## [TASK GOAL]
From the listing below, return verbatim the part that opens with the line containing "学校有宿舍可以住吧，难道出去旅游？我没钱的时候只会窝在寝室，根本不会出校门 ...</blockquote>" and closes with the line containing "发表于 2023-5-1 13:45", both lines included.
┌──
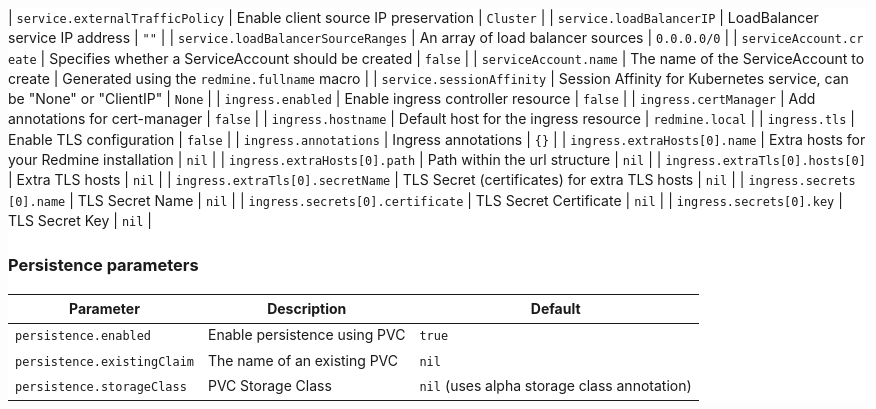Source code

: | `service.externalTrafficPolicy`      | Enable client source IP preservation                                                                                                                | `Cluster`                                               |
| `service.loadBalancerIP`             | LoadBalancer service IP address                                                                                                                     | `""`                                                    |
| `service.loadBalancerSourceRanges`   | An array of load balancer sources                                                                                                                   | `0.0.0.0/0`                                             |
| `serviceAccount.create`              | Specifies whether a ServiceAccount should be created                                                                                                | `false`                                                 |
| `serviceAccount.name`                | The name of the ServiceAccount to create                                                                                                            | Generated using the `redmine.fullname` macro            |
| `service.sessionAffinity`            | Session Affinity for Kubernetes service, can be "None" or "ClientIP"                                                                                | `None`                                                  |
| `ingress.enabled`                    | Enable ingress controller resource                                                                                                                  | `false`                                                 |
| `ingress.certManager`                | Add annotations for cert-manager                                                                                                                    | `false`                                                 |
| `ingress.hostname`                   | Default host for the ingress resource                                                                                                               | `redmine.local`                                         |
| `ingress.tls`                        | Enable TLS configuration                                                                                                                            | `false`                                                 |
| `ingress.annotations`                | Ingress annotations                                                                                                                                 | `{}`                                                    |
| `ingress.extraHosts[0].name`         | Extra hosts for your Redmine installation                                                                                                           | `nil`                                                   |
| `ingress.extraHosts[0].path`         | Path within the url structure                                                                                                                       | `nil`                                                   |
| `ingress.extraTls[0].hosts[0]`       | Extra TLS hosts                                                                                                                                     | `nil`                                                   |
| `ingress.extraTls[0].secretName`     | TLS Secret (certificates) for extra TLS hosts                                                                                                       | `nil`                                                   |
| `ingress.secrets[0].name`            | TLS Secret Name                                                                                                                                     | `nil`                                                   |
| `ingress.secrets[0].certificate`     | TLS Secret Certificate                                                                                                                              | `nil`                                                   |
| `ingress.secrets[0].key`             | TLS Secret Key                                                                                                                                      | `nil`                                                   |

### Persistence parameters

| Parameter                            | Description                                                                                                                                         | Default                                                 |
|--------------------------------------|-----------------------------------------------------------------------------------------------------------------------------------------------------|---------------------------------------------------------|
| `persistence.enabled`                | Enable persistence using PVC                                                                                                                        | `true`                                                  |
| `persistence.existingClaim`          | The name of an existing PVC                                                                                                                         | `nil`                                                   |
| `persistence.storageClass`           | PVC Storage Class                                                                                                                                   | `nil` (uses alpha storage class annotation)             |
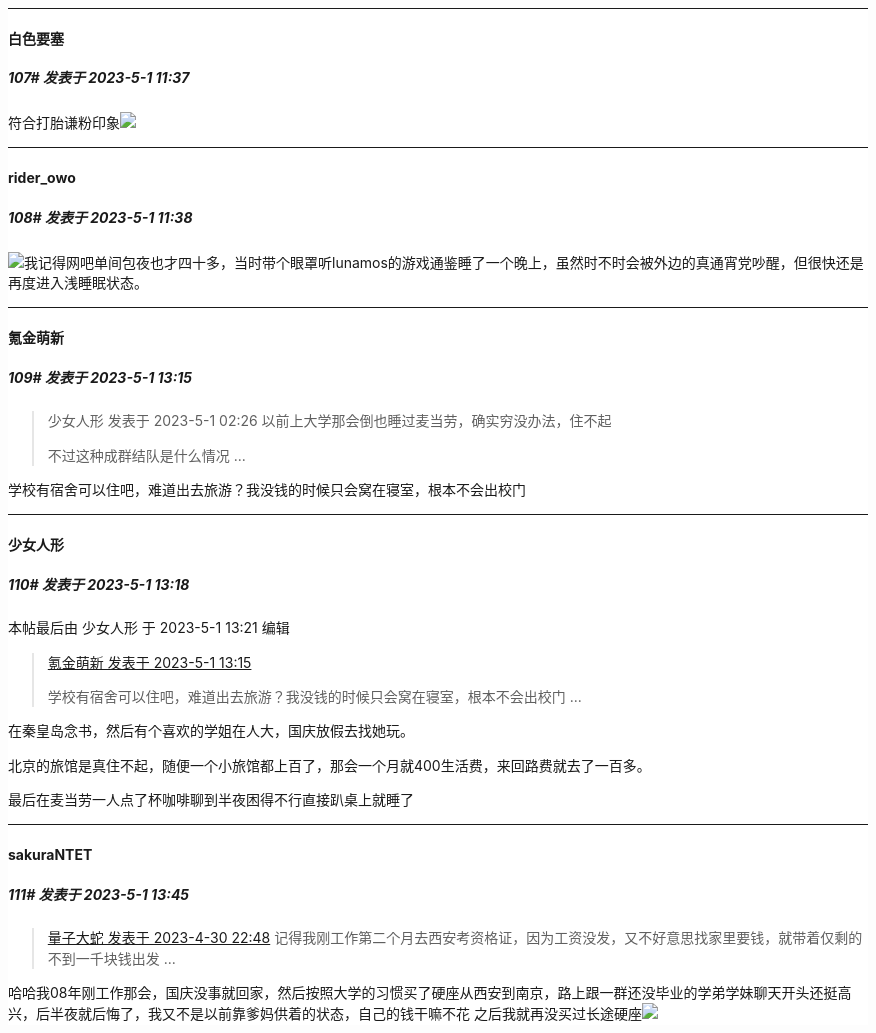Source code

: *****

####  白色要塞  
##### 107#       发表于 2023-5-1 11:37

符合打胎谦粉印象<img src="https://static.saraba1st.com/image/smiley/face2017/037.png" referrerpolicy="no-referrer">

*****

####  rider_owo  
##### 108#       发表于 2023-5-1 11:38

<img src="https://static.saraba1st.com/image/smiley/face2017/065.png" referrerpolicy="no-referrer">我记得网吧单间包夜也才四十多，当时带个眼罩听lunamos的游戏通鉴睡了一个晚上，虽然时不时会被外边的真通宵党吵醒，但很快还是再度进入浅睡眠状态。


*****

####  氪金萌新  
##### 109#       发表于 2023-5-1 13:15

<blockquote>少女人形 发表于 2023-5-1 02:26
以前上大学那会倒也睡过麦当劳，确实穷没办法，住不起

不过这种成群结队是什么情况 ...</blockquote>
学校有宿舍可以住吧，难道出去旅游？我没钱的时候只会窝在寝室，根本不会出校门

*****

####  少女人形  
##### 110#       发表于 2023-5-1 13:18

 本帖最后由 少女人形 于 2023-5-1 13:21 编辑 
<blockquote><a href="httphttps://bbs.saraba1st.com/2b/forum.php?mod=redirect&amp;goto=findpost&amp;pid=60683751&amp;ptid=2132286" target="_blank">氪金萌新 发表于 2023-5-1 13:15</a>

学校有宿舍可以住吧，难道出去旅游？我没钱的时候只会窝在寝室，根本不会出校门 ...</blockquote>
在秦皇岛念书，然后有个喜欢的学姐在人大，国庆放假去找她玩。

北京的旅馆是真住不起，随便一个小旅馆都上百了，那会一个月就400生活费，来回路费就去了一百多。

最后在麦当劳一人点了杯咖啡聊到半夜困得不行直接趴桌上就睡了


*****

####  sakuraNTET  
##### 111#       发表于 2023-5-1 13:45

<blockquote><a href="httphttps://bbs.saraba1st.com/2b/forum.php?mod=redirect&amp;goto=findpost&amp;pid=60677223&amp;ptid=2132286" target="_blank">量子大蛇 发表于 2023-4-30 22:48</a>
记得我刚工作第二个月去西安考资格证，因为工资没发，又不好意思找家里要钱，就带着仅剩的不到一千块钱出发 ...</blockquote>
哈哈我08年刚工作那会，国庆没事就回家，然后按照大学的习惯买了硬座从西安到南京，路上跟一群还没毕业的学弟学妹聊天开头还挺高兴，后半夜就后悔了，我又不是以前靠爹妈供着的状态，自己的钱干嘛不花
之后我就再没买过长途硬座<img src="https://static.saraba1st.com/image/smiley/face2017/044.png" referrerpolicy="no-referrer">
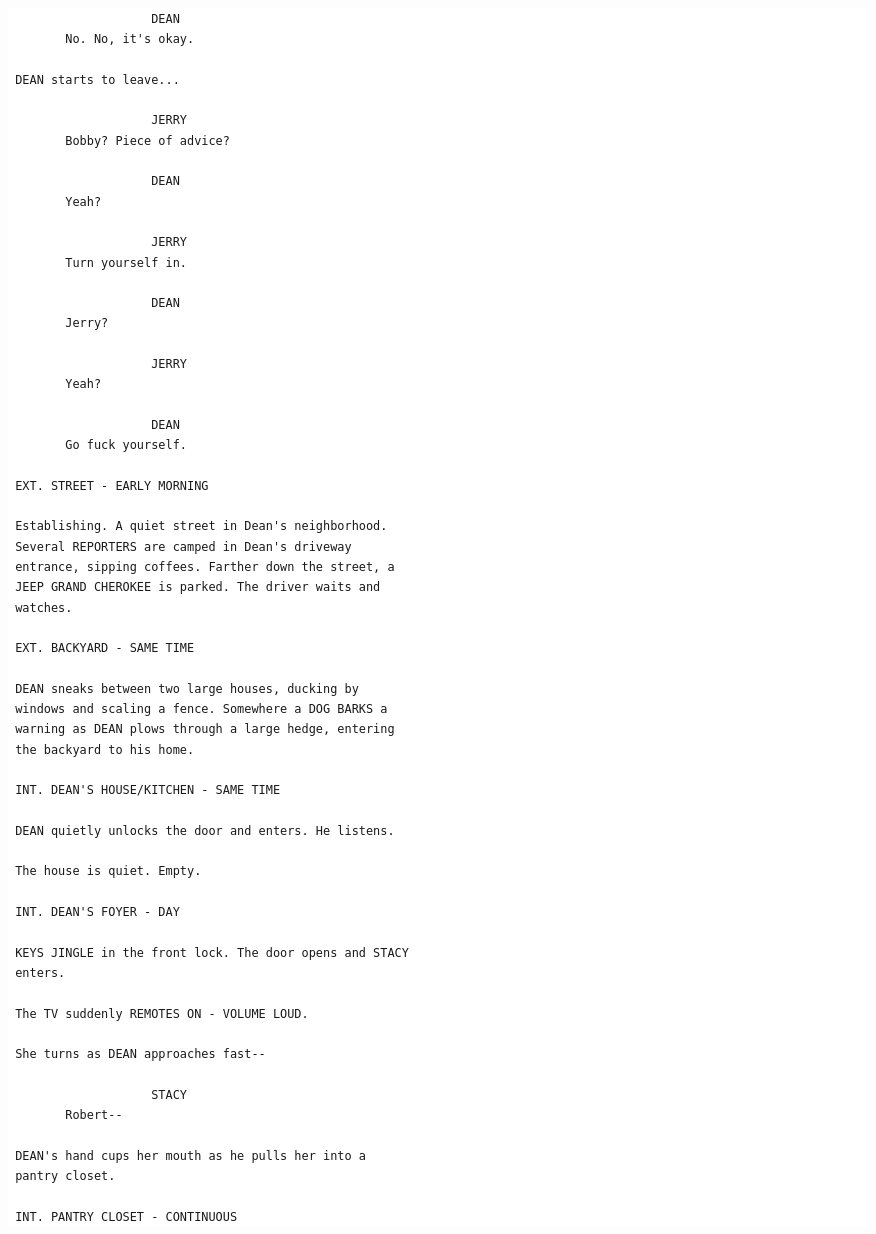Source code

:                         DEAN
            No. No, it's okay.

     DEAN starts to leave...

                        JERRY
            Bobby? Piece of advice?

                        DEAN
            Yeah?

                        JERRY
            Turn yourself in.

                        DEAN
            Jerry?

                        JERRY
            Yeah?

                        DEAN
            Go fuck yourself.

     EXT. STREET - EARLY MORNING

     Establishing. A quiet street in Dean's neighborhood.
     Several REPORTERS are camped in Dean's driveway
     entrance, sipping coffees. Farther down the street, a
     JEEP GRAND CHEROKEE is parked. The driver waits and
     watches.

     EXT. BACKYARD - SAME TIME

     DEAN sneaks between two large houses, ducking by
     windows and scaling a fence. Somewhere a DOG BARKS a
     warning as DEAN plows through a large hedge, entering
     the backyard to his home.

     INT. DEAN'S HOUSE/KITCHEN - SAME TIME

     DEAN quietly unlocks the door and enters. He listens.

     The house is quiet. Empty.

     INT. DEAN'S FOYER - DAY

     KEYS JINGLE in the front lock. The door opens and STACY
     enters.

     The TV suddenly REMOTES ON - VOLUME LOUD.

     She turns as DEAN approaches fast--

                        STACY
            Robert--

     DEAN's hand cups her mouth as he pulls her into a
     pantry closet.

     INT. PANTRY CLOSET - CONTINUOUS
└──
## [SOLUTION TO THIS TASK]
学校有宿舍可以住吧，难道出去旅游？我没钱的时候只会窝在寝室，根本不会出校门 ...</blockquote>
在秦皇岛念书，然后有个喜欢的学姐在人大，国庆放假去找她玩。

北京的旅馆是真住不起，随便一个小旅馆都上百了，那会一个月就400生活费，来回路费就去了一百多。

最后在麦当劳一人点了杯咖啡聊到半夜困得不行直接趴桌上就睡了


*****

####  sakuraNTET  
##### 111#       发表于 2023-5-1 13:45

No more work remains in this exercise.